Meet Mary Parker Follett, the “Mother of Modern Management” and a woman “far ahead of her time“. She was born in America in the 1860s, studied at Cambridge, came from a well-off Quaker family and dedicated herself to being a social worker. All in addition to being one of the founders of organisational group dynamics theory.
Follett and organisational theory
Follett came to management theory from an unusual angle. Not long after graduating, she became a social worker in one of Boston’s poorer neighbourhoods. Follett noted the damaging effect that a lack of community space had on the people around her, and set about creating social and educational groups. This was the beginning of her research into group dynamics.
Her central theory – that individuals and society shape each other – came from community centres, not the boardroom. Later, when she translated her theories to the workplace, she found the same dynamics applied: a group would be successful if allowed to define its own roles and work collaboratively.
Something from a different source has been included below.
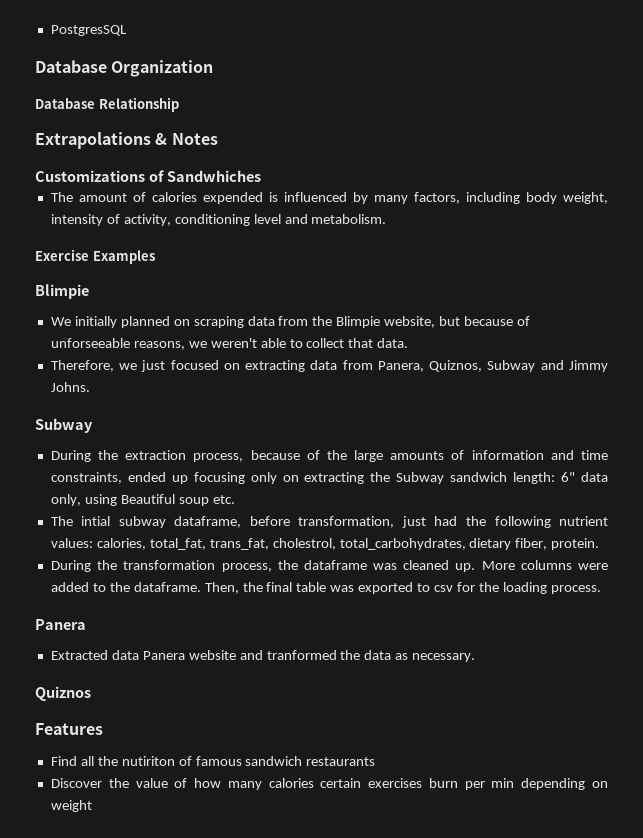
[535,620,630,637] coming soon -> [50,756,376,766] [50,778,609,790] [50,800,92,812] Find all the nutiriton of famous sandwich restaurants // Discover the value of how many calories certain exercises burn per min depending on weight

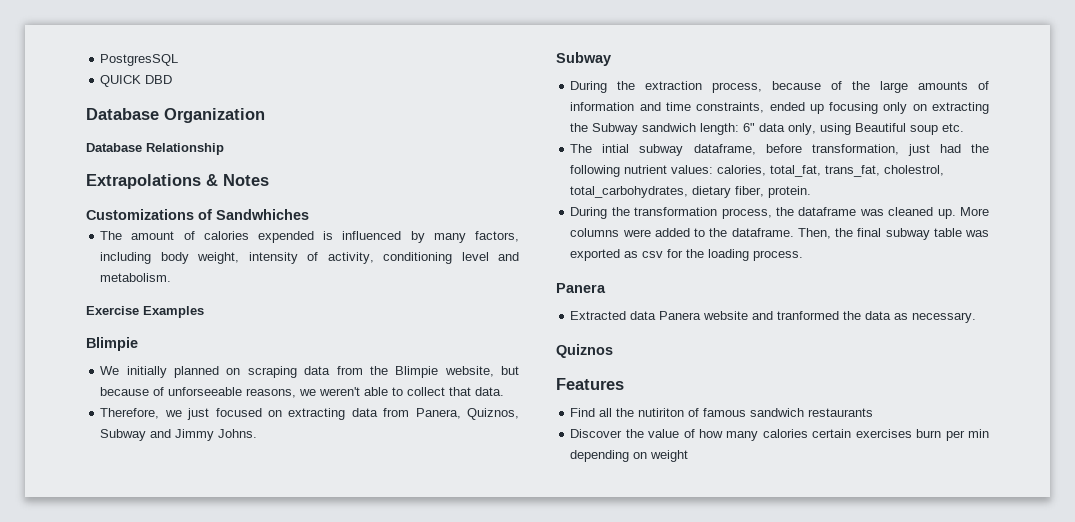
(127, 30) none -> [100,75,173,87] // QUICK DBD
(293, 587) none -> [885,228,930,240] subway
[417,583,431,592] to -> [624,251,639,258] as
She developed the idea of leadership through ‘power with’ not ‘power over’: in other words, the true leader focuses on collaboration, with conflict resolved through compromise. Her ideas were received positively: the woman once rejected by men-only Harvard was headhunted by President Roosevelt for business advice.
Applying Follett’s research to employee engagement
After Follett’s death, her work was largely forgotten. However, towards the middle of the 20th-century there was a resurgence of interest in ‘soft’ organisational theory, including Elton Mayo’s Human Relations Movement, which expanded on Follett’s group dynamic theories.
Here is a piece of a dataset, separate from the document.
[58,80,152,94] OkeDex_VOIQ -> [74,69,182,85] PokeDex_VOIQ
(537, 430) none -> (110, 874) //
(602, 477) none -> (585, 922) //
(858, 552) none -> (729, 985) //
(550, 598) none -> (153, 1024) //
Follett’s incredibly modern-seeming approach has a simple central message: employees will be more engaged, productive and happy if they’re given autonomy within their roles, treated as intelligent individuals and allowed to work cooperatively.
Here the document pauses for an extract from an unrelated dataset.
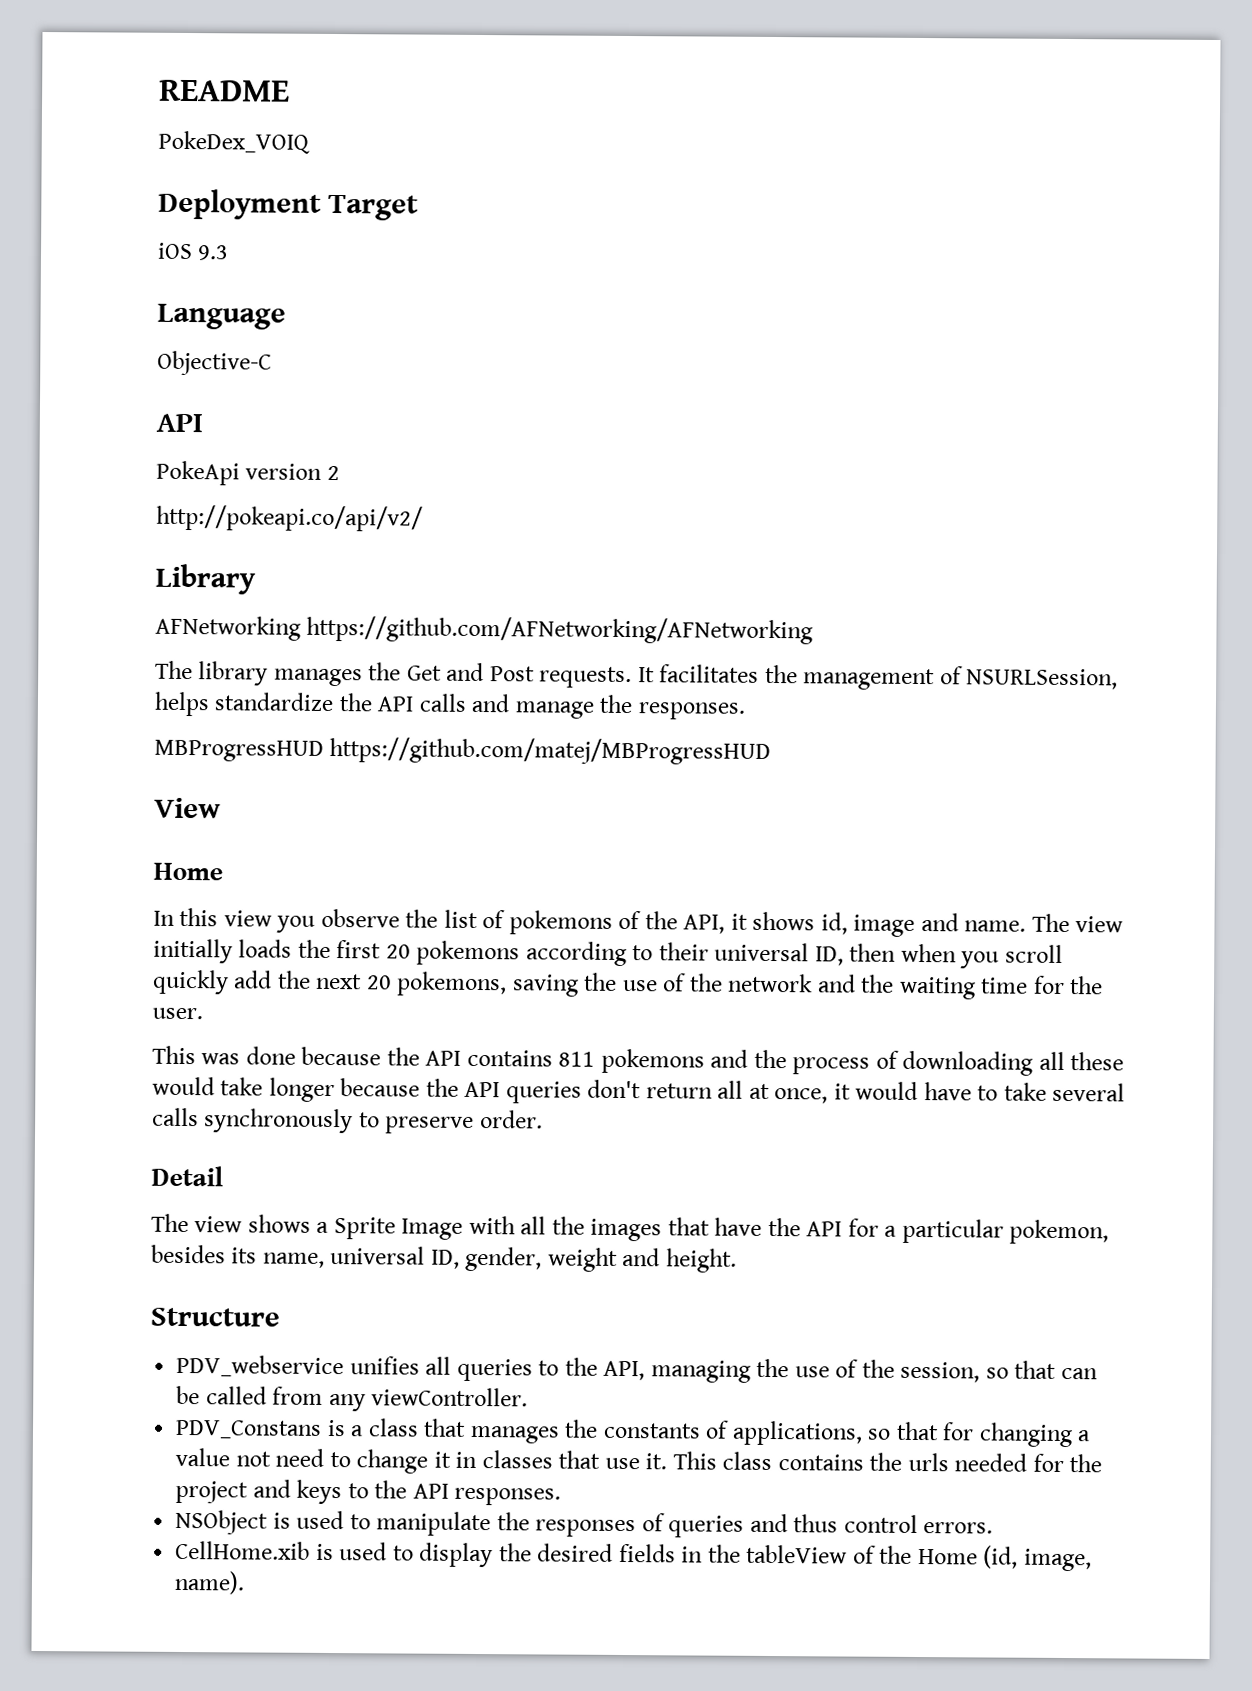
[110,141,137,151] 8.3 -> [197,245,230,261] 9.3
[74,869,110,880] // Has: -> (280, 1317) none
Understanding Follett’s theories as engagement ‘drivers’
Follett argued that a single leader model, with a typical ‘boss’ figure barking out orders, could never be truly successful in a complex organisation. Allowing groups to use their own ideas and experience not only harnesses a great intelligence resource, it also empowers employees by acknowledging their individual skills.
Working a century after Follett, how can today’s managers apply her theories of group dynamics? Try increasing opportunities for colleagues to work together by establishing project teams or open-plan offices. Allow individuals greater flexibility to achieve their appraisal targets in their own way: your goals may be fixed, but how they’re reached doesn’t have to be.
Follett is sometimes credited with coining the term ‘win-win’; encouraging employee Autonomy is certainly a win-win for both the organisation and the individual.